Leland Wong: The only drawback I see with having a preseason Heisman campaign would be if this gets to Goff’s head and starts to affect his play. I’ve never met Goff (Hi Jared! Nice to meet you!), so I have no idea if he’d start to buy into the hype or crack under the pressure, which could affect his performance or have a detrimental effect on the team chemistry. Based on what we’ve all seen publicly (his play on the field and any interviews), I see no reason to assume that would be the case. Thus, the worst-case scenario is that he reverts or the rest of the team performs so poorly that Goff isn’t going to be a contender. If this happens (pleasedon’thappenpleasedon’thappen), then Cal can just quietly sweep this under the rug and no one will remember--just like we did with past Heisman campaigns.

On the other hand, there’s a big potential upside to having an active campaign for our gunslinger. Publicity and getting one’s name out there can be hugely advantageous to getting the attention of the voters. And if we wait until we win a few games, then it may be too late to catch up to the superstars from more prominent teams. Like Bk97 said, this might even have some great side effects by getting the fans and the rest of the team excited. That being said, a campaign consists of a lot more than just using the phrase "Heisman contender Jared Goff" in their press releases.

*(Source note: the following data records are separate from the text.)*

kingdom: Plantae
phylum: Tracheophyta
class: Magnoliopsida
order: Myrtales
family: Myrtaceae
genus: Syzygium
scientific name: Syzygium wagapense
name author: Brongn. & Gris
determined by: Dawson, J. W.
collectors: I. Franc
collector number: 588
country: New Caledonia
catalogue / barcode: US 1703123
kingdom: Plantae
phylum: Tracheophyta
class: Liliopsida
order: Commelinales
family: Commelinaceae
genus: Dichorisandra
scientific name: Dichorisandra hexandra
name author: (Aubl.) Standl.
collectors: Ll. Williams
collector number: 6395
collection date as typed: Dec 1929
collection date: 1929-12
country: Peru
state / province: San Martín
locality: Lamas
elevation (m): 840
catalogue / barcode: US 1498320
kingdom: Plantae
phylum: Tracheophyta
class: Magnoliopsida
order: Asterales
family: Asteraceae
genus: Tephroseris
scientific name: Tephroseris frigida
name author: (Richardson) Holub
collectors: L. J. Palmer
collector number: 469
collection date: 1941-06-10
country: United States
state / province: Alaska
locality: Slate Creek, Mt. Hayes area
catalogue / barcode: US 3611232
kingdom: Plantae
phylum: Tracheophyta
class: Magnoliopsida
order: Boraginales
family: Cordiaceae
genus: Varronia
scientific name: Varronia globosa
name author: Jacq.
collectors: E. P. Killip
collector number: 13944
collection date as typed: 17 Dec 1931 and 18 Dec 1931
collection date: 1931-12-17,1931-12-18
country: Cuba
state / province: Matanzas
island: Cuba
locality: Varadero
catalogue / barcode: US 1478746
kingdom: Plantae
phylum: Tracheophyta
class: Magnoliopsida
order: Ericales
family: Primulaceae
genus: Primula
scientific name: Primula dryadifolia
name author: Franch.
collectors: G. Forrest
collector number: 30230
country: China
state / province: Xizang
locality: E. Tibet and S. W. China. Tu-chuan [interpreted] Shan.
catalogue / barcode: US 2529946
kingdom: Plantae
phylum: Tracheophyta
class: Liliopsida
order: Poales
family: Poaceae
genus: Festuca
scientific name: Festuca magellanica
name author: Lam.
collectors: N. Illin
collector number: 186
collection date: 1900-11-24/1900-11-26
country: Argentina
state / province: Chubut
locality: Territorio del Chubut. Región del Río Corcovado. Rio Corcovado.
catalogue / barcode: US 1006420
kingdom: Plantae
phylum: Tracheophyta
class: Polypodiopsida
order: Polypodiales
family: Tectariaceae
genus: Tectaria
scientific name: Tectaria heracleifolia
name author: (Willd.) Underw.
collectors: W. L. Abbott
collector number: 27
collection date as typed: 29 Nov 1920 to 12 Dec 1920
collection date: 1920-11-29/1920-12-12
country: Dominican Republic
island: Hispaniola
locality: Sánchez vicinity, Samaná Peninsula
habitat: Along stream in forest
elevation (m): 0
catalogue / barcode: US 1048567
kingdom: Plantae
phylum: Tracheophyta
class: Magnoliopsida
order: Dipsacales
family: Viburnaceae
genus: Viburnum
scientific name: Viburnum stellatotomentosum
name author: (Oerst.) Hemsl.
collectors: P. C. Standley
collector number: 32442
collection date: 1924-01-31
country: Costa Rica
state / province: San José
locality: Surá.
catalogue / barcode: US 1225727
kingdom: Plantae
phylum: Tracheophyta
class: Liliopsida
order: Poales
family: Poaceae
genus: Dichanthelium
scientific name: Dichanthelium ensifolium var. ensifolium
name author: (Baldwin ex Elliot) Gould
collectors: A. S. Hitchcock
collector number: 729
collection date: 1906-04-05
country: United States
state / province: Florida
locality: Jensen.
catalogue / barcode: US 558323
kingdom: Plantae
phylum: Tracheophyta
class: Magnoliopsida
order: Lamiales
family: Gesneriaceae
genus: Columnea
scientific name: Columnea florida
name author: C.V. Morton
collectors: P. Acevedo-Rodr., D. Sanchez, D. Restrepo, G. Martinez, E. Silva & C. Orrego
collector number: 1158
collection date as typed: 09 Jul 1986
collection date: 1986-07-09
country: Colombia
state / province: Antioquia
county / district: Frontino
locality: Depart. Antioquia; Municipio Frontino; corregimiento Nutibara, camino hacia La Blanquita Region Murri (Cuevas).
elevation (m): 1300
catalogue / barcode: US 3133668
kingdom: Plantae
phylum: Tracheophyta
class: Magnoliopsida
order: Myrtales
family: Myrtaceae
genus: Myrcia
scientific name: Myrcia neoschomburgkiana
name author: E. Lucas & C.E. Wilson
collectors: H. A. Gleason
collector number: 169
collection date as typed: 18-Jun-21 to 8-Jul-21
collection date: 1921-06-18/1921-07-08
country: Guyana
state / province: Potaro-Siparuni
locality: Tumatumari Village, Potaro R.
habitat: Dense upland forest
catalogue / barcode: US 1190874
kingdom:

Ruey Yen: The Heisman campaign not only promote Jared Goff but also acts as an ad for Cal Football. The Bears are finally winning some games and play an exciting brand of football. Jared Goff and all his gaudy numbers are the main reason and the main draw. So money spent on marketing Goff should be money well spent to get more folks to come to Cal Football, drive up the ticket demand, and sell more of the ESP seats (you get a chance to meet Jared Goff or something like that). Last but not least, if/when Goff does end up having a successful NFL career, maybe more folks will associate him with Cal. The number of East Coast people I have met that are big NFL fans but may not have follow college football that closely that did not know that Aaron Rodgers (or Marshawn Lynch or Desean Jackson) went to Cal (and no it's not because of the intros) is fairly substantial. Therefore, I'm all for this PR move from Cal Athletics.